Ben Washington’s sculptures like Advanced Military Layers, which reproduces in miniature a fragment of the Moon’s surface using NASA’s altimetry data, allow us to orbit around the planetary shell. Presented on a Formica-covered office table, an everyday surface of our own, this sculpture places the diametrically different order within our comprehension, rendering both illusory and unreliable. In The Division of a County (2009), a Mars mountainscape, moulded from paper, hangs only feet above our ground, balancing on a less-than stable ladder. Physical elements of this work have found their way into I Will Eat This Sleepy Town, and act as a distant reference point for the remaining works.
Washington’s early collage works demonstrate the artist’s desire to assume different points of view. The constructions appear to contain designs for space ships and launch pads, pylons and ladders, in a way reminiscent of the uncanny accuracy with which Leonardo’s cartoons contained blueprints for helicopters and bicycles. The artist demonstrated his commitment to exploring distance in Apollo 11, when he had a galactic map showing the way to Earth tattooed on his back.
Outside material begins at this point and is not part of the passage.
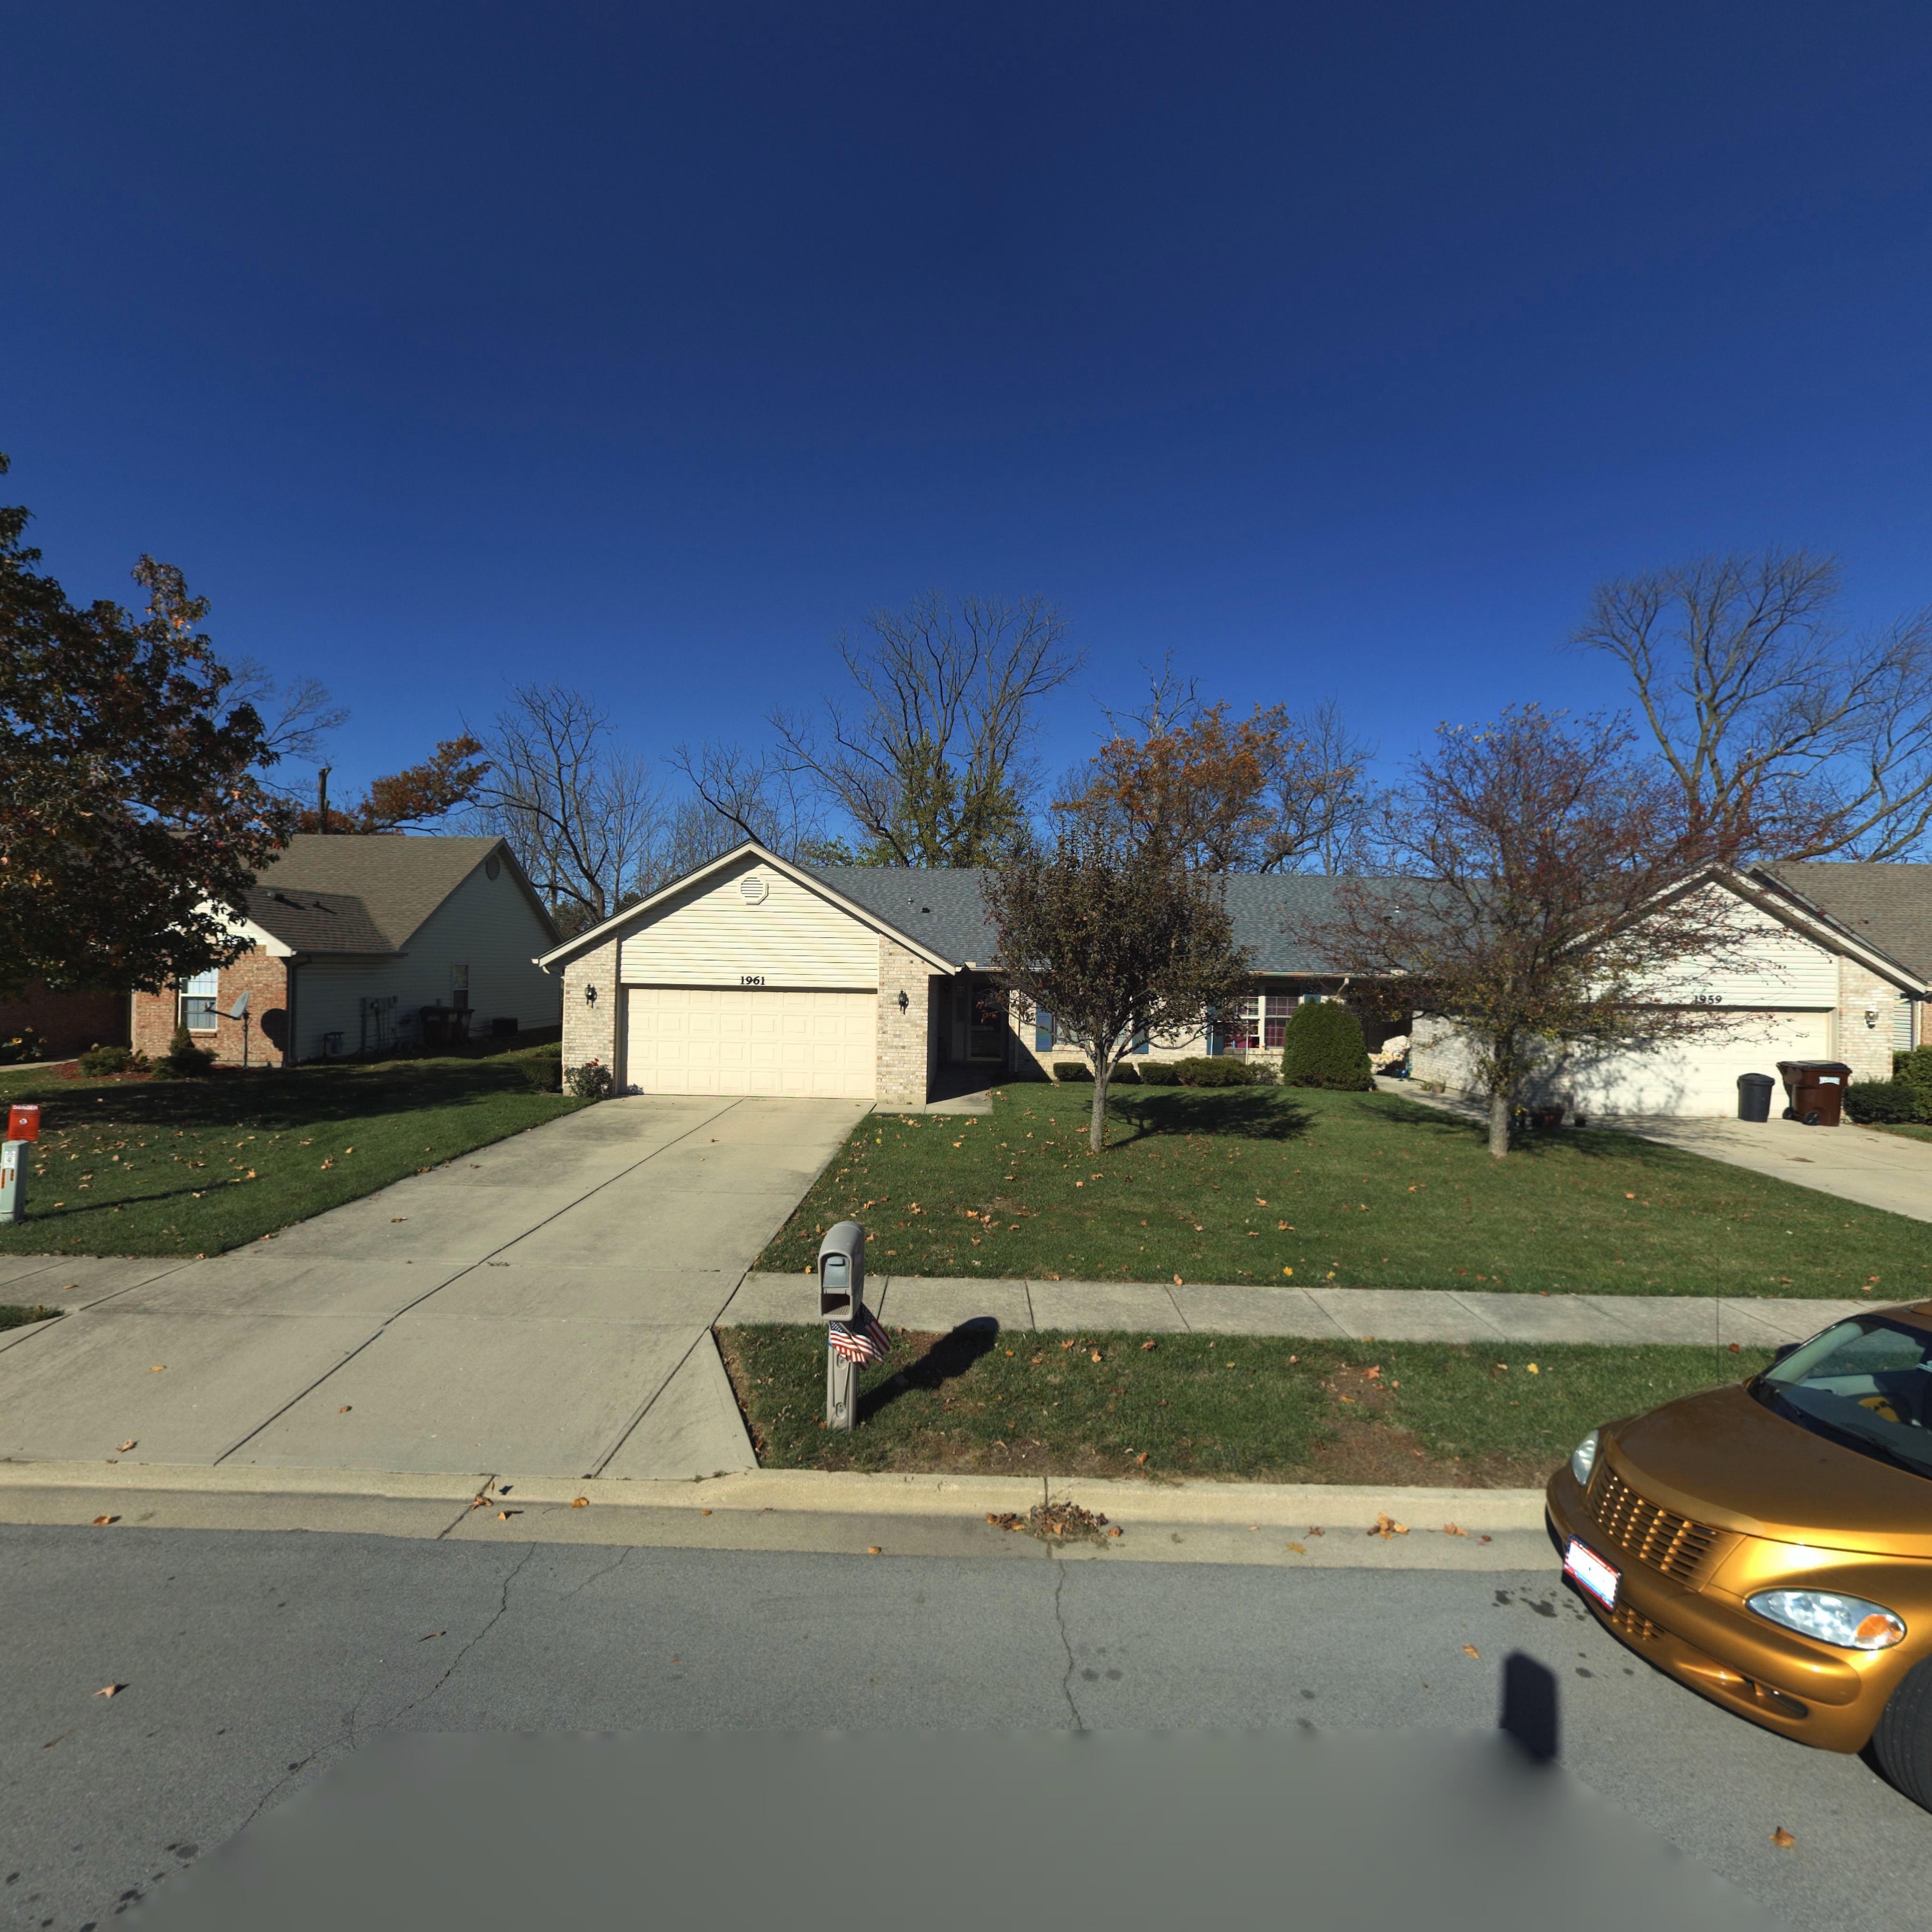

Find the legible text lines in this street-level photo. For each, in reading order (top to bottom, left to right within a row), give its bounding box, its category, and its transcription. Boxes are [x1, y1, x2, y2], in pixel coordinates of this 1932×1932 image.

[740, 975, 766, 986] StreetNumber: 1961
[1693, 994, 1724, 1005] StreetNumber: 1959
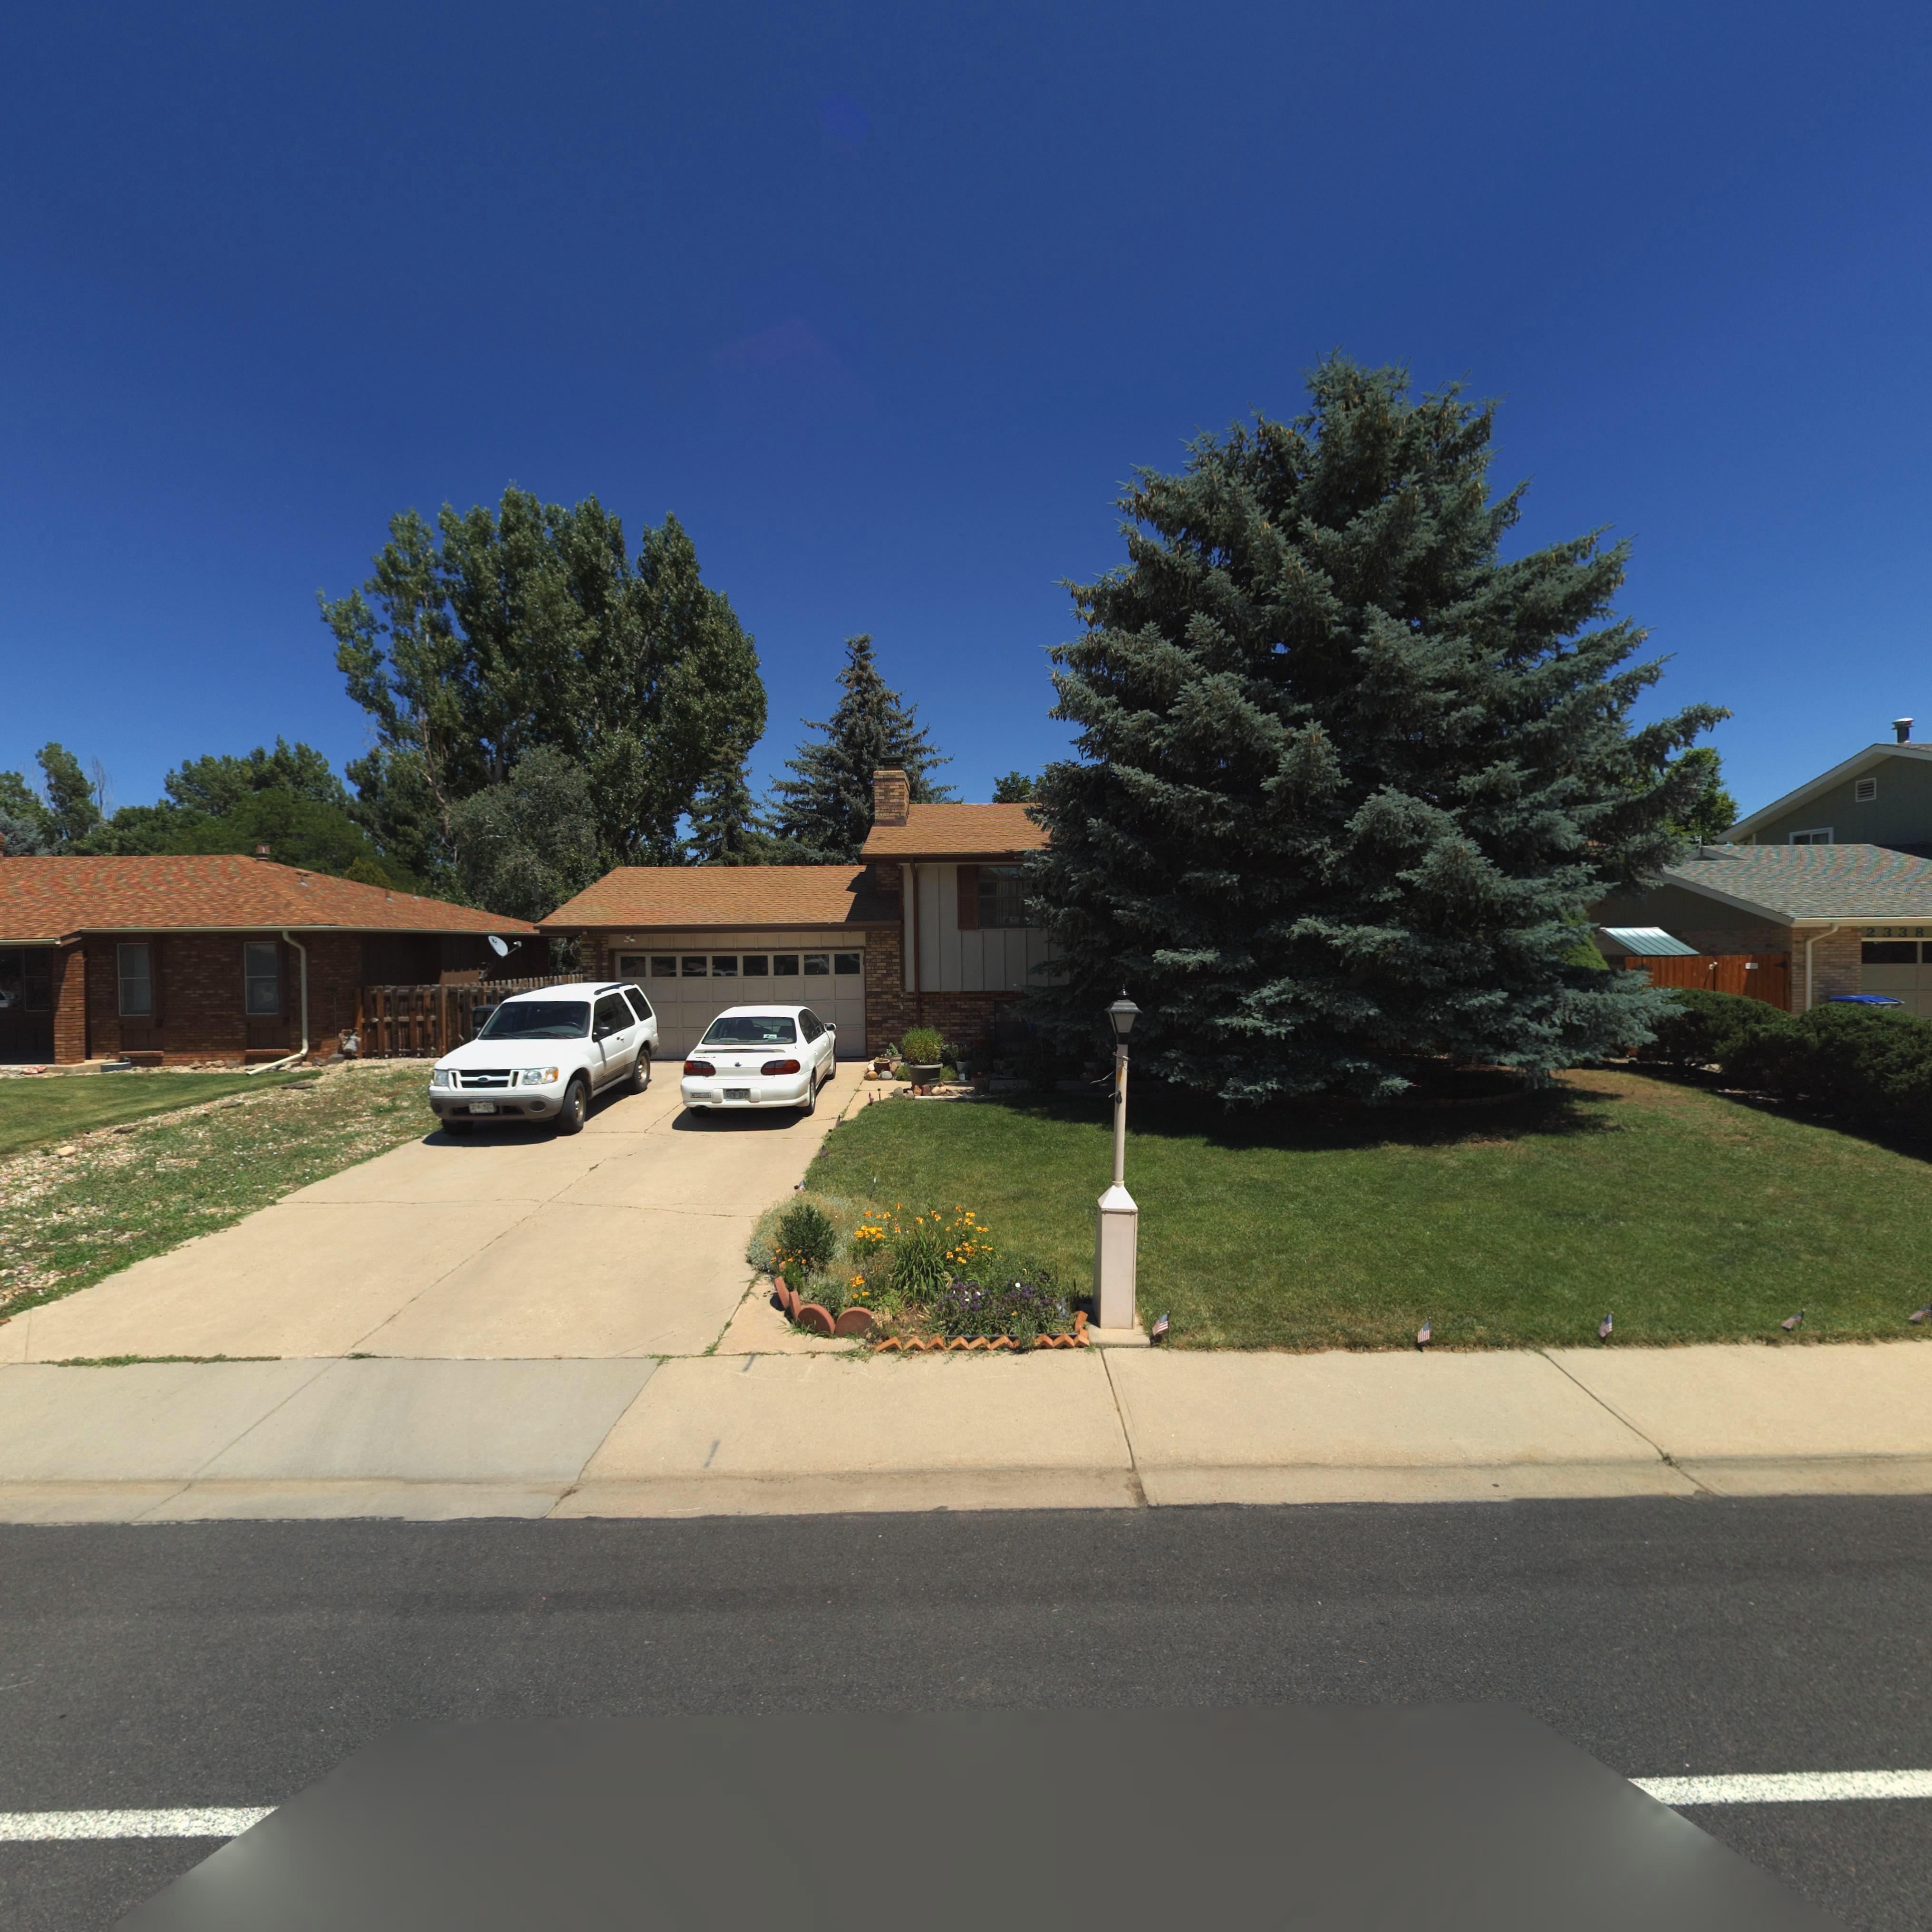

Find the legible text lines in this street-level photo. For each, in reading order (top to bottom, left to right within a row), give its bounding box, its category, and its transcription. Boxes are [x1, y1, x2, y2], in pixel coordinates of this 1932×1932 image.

[1866, 927, 1923, 937] StreetNumber: 2338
In his sculpture, Washington uses his elevated position to look from without, but enlarges and brings closer parts of the landscape, so that the distant and the immediate are ours to touch.
I Will Eat This Sleepy Town brings together the perspectives of looking from the inside and outside, and it may not be clear whether Washington’s and Dudek’s works are prototypes or replicas – the origins or the products of matter. The artists’ two perspectives, however, allow us to choose our own observation points, and to witness the redshift – proof that the universe we live in is expanding – for ourselves without having to arm our senses with apparatus, but through thought alone.